Seed Consultants Market Watch 1-5-13 Weekly Column with Gary Wilhelmi

155,000 jobs added as expected in monthly report and unemployment unchanged at 7.8%.  Stocks have been holding their fiscal follies rally, but contentious debt, spending, sequester, and entitlement debates are just weeks away.  Our collective attitude seams rather lethargic.

Crude rallied on fiscal notions, while gold plunged from near $1700 to $1640 early Friday.  A strong dollar index at 80.71 stifles exports as it challenges over head resistance at 82.

European and Chinese economic indicators are betwixt, but still not healthy.  In other words, we have a full closet on concerns.

Grain and oilseeds were pressing chart support levels early Friday at $6.83 1/’2 on March corn, $13.72 on March soybeans and $7.52 ½ March wheat.  Weekly exports were lighter in wheat at 400,000 tons down from 1 MT with corn at an embarrassing 49,000 tons and soybean down to 434,000.  Chinahas cancelled more US sales then normal, in their switch to South American supplies, and last week bought just 360,000 tons.  Brazil’s soybean harvest is underway and results have been good.  An American observer estimates 83 MT of production.  Argentine corn plantings are on par and wheat harvest is 15% behind a year ago.

Private crop guesses are beginning for next Friday’s final crop estimate and stocks report.
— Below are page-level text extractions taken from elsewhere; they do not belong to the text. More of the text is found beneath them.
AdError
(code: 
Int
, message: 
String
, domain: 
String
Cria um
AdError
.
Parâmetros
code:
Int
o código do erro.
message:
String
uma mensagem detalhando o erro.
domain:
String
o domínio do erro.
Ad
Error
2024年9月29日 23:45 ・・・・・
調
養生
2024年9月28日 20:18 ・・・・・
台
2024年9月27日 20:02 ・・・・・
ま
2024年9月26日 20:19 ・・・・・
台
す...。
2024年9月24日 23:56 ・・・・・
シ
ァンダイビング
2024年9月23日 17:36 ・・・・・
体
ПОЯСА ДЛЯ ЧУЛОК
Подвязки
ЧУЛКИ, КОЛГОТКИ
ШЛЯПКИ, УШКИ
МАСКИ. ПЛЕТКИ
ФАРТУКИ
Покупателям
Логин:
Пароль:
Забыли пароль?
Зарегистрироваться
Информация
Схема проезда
The logistically challengedMississippi riverlow water levels may reach the critical stage next week, with no moisture relief in sight.  It will take an above average snow pack to bring us back to normal levels.  The ongoing drought remains in force, and there is precedence for multi year dryness.
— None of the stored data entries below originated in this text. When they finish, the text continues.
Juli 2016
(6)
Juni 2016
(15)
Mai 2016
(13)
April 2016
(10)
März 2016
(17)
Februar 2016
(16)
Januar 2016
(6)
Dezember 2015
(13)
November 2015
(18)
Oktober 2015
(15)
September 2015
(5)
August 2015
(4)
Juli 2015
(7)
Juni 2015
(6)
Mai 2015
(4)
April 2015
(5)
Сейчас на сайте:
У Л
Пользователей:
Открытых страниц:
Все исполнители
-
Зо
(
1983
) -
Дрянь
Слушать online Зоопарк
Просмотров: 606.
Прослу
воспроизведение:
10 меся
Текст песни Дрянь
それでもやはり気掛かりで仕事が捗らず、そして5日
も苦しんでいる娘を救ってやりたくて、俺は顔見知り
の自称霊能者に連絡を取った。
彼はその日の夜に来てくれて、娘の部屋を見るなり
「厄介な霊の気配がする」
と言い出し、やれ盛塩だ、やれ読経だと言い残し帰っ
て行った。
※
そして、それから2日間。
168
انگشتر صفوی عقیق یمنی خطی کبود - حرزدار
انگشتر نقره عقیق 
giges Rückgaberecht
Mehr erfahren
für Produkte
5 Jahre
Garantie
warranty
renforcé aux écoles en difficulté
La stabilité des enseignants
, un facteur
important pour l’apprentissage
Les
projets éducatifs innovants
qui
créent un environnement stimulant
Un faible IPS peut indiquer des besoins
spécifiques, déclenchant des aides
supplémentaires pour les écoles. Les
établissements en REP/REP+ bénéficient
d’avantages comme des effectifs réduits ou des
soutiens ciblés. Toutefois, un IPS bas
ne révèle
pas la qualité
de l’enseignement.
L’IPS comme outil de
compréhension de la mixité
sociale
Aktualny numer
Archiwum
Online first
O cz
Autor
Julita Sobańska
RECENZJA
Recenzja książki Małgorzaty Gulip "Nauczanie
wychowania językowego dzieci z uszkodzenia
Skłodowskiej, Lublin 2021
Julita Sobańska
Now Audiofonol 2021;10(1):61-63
Soy oil led the complex last week following the bio diesel decision.  Watch the meal-oil spread for the best gauge of comparative strength.

The trend is clearly down, but in this speculative crazed environment violent short covering is just a key stroke away.
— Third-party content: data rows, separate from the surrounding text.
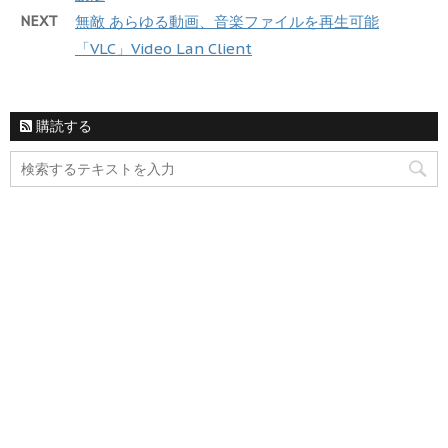
NEXT
無敵 あらゆる動画、音楽ファイルを再生可能
「VLC」Video Lan Client
購読する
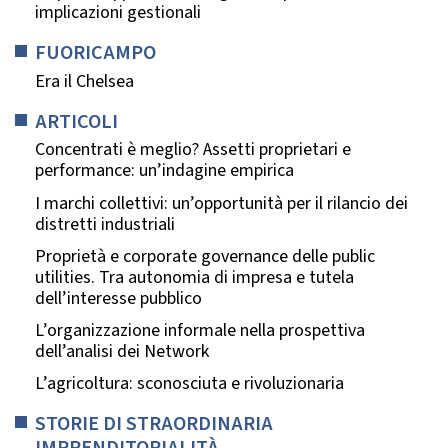
implicazioni gestionali
FUORICAMPO
Era il Chelsea
ARTICOLI
Concentrati è meglio? Assetti proprietari e
performance: un’indagine empirica
I marchi collettivi: un’opportunità per il rilancio dei
distretti industriali
Proprietà e corporate governance delle public
utilities. Tra autonomia di impresa e tutela
dell’interesse pubblico
L’organizzazione informale nella prospettiva
dell’analisi dei Network
L’agricoltura: sconosciuta e rivoluzionaria
STORIE DI STRAORDINARIA
IMPRENDITORIALITÀ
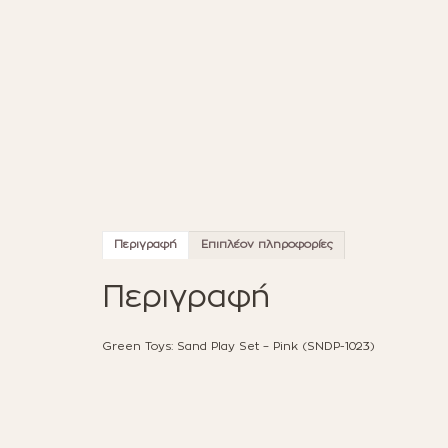
Περιγραφή
Επιπλέον πληροφορίες
Περιγραφή
Green Toys: Sand Play Set – Pink (SNDP-1023)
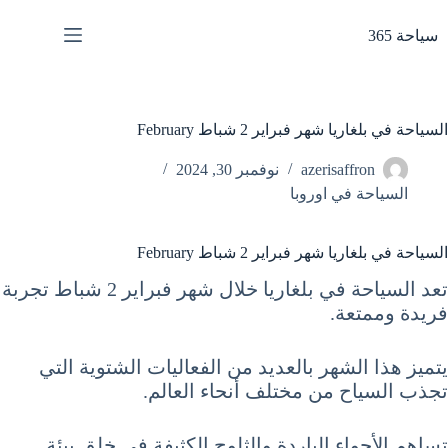
لتجاوز
لى
سياحة 365
لمحتوى
السياحة في بلغاريا شهر فبراير 2 شباط February
azerisaffron
نوفمبر 30, 2024
السياحة في اوروبا
السياحة في بلغاريا شهر فبراير 2 شباط February
تعد السياحة في بلغاريا خلال شهر فبراير 2 شباط تجربة
فريدة وممتعة.
يتميز هذا الشهر بالعديد من الفعاليات الشتوية التي
تجذب السياح من مختلف أنحاء العالم.
تساهم الأجواء الباردة والثلوج الكثيفة في خلق بيئة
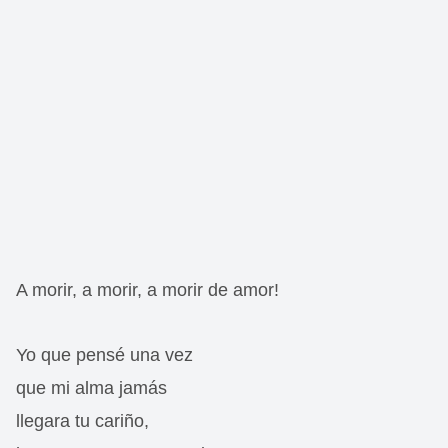
A morir, a morir, a morir de amor!
Yo que pensé una vez
que mi alma jamás
llegara tu cariño,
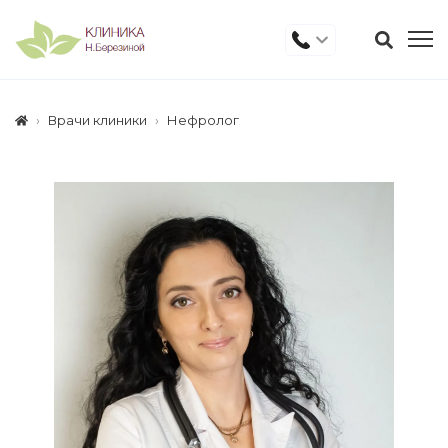
Врачи клиники
Нефролог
The spread between cattle cash bids and offers was quite wide at $125 to $131.  Feb futures were an exaggerated $7 over last week’s cash of $127.  $134.50 has been the high tick on Feb cattle.  Dry pastures are pushing cattle into feedlots.  Colder temps are cutting slaughter weights from 30# higher.  The winter has been benign thus far.  Beef exports were light at 8,400 tons last week.  Hog margins improved, but remained in the red.  Pork cutout was strong at week’s end on good 144 load volume.  Normalization of diets will now measure meat demand.

Grains and soybeans were continuing to beat a retreat late in the session with next support at $6.50 on March corn, $13.00 March soybeans and $$7.00 March wheat.